= Marie Khouri =

Canadian sculptor

Marie Khouri is a Canadian sculptor and public artist based in Vancouver. She is known for her large scale sculptures incorporating calligraphic and abstract forms. Her work includes public installations in Canada and internationally.

== Early life and education ==

Khouri was born in Cairo, Egypt, and spent her early life in the Middle East and Europe before settling in Vancouver, Canada. She studied the arts and sculpture in Paris at the École du Louvre.

Before her career as an artist, she worked as a language interpreter and in finance.

== Career ==

Khouri's career in sculpting began after she moved to Vancouver. Her work developed across both sculpture and design, including jewellery and functional objects.

She has over 25 public installations located in Canada and internationally. These works are commonly commissioned by developers for civic spaces, transportation projects, and architectural settings.

== Public art and major works ==

Notable works include:

- I Love (Baheb) – A sculptural installation exhibited at the Vancouver Art Gallery.
- Le Banc – A sculptural bench created for the Vancouver Biennale.
- Histoire d’O – A sculpture installed as part of the Canada Line public art program.

== Artistic style and themes ==

Some of Khouri’s work draws from calligraphy and makes references to language. These sculptural works use flowing shapes that are influenced by Arabic handwriting.

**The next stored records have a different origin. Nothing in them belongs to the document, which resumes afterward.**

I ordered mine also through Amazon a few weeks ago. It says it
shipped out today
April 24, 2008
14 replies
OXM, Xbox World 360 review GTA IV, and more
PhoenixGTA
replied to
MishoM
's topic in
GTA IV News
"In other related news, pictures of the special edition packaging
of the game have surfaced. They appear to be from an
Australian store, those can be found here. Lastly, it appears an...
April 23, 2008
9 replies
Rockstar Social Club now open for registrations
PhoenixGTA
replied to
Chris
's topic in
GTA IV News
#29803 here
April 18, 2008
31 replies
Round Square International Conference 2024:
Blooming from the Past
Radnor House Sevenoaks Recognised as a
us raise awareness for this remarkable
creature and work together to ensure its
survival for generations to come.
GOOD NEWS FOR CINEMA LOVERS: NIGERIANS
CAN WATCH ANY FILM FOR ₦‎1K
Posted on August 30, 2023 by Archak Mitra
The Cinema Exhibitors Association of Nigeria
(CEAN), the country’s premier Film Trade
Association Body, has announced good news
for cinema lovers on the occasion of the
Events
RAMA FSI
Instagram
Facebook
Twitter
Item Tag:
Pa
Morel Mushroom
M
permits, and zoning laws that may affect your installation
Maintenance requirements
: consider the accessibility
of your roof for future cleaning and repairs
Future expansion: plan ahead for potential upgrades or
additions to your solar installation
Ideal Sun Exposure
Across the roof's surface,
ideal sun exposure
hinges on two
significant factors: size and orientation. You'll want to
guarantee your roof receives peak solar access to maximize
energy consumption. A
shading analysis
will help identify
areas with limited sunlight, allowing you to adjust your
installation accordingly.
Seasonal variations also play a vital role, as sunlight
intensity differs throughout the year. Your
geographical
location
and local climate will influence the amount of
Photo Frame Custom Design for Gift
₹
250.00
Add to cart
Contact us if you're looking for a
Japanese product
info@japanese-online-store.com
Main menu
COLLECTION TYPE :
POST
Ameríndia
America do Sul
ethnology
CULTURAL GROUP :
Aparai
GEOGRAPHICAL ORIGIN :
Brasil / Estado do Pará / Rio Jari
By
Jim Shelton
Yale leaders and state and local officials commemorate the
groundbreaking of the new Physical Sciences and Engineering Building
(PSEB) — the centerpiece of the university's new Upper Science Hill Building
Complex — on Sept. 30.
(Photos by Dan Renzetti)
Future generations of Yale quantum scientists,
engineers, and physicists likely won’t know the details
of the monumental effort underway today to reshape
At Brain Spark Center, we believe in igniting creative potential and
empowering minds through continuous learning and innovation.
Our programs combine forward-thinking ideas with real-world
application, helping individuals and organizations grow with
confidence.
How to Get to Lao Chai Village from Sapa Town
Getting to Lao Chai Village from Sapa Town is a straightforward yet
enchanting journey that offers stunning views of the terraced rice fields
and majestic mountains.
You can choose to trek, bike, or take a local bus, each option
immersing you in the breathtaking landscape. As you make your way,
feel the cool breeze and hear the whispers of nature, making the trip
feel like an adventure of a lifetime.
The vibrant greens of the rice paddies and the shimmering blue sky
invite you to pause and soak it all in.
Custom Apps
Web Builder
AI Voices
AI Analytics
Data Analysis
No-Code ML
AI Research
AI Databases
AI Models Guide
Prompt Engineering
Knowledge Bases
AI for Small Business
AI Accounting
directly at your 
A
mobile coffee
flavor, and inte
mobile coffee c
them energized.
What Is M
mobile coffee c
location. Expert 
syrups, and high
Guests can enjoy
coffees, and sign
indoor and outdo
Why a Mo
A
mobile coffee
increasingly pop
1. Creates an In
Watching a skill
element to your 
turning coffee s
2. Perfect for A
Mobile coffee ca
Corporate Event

Other works are designed to function as large seating areas and gathering spaces, emphasizing public use.

== Exhibitions ==

Khouri’s work has been presented in exhibitions and in public art galleries in Canada. Her installation I Love was showcased at the Vancouver Art Gallery between 2022 and 2023. It has also been exhibited internationally, including in France and Egypt.

== Awards and honors ==

- BC Achievement Award of Distinction in Applied Art and Design (2023)
- Ordre national du Mérite (Chevalier), France
- Western Living Designer of the Year (Industrial and Fashion categories, 2012)

== Public collections ==

Khouri’s art work can be found in public and institutional collections, including municipal public art programs and transportation authorities in Canada.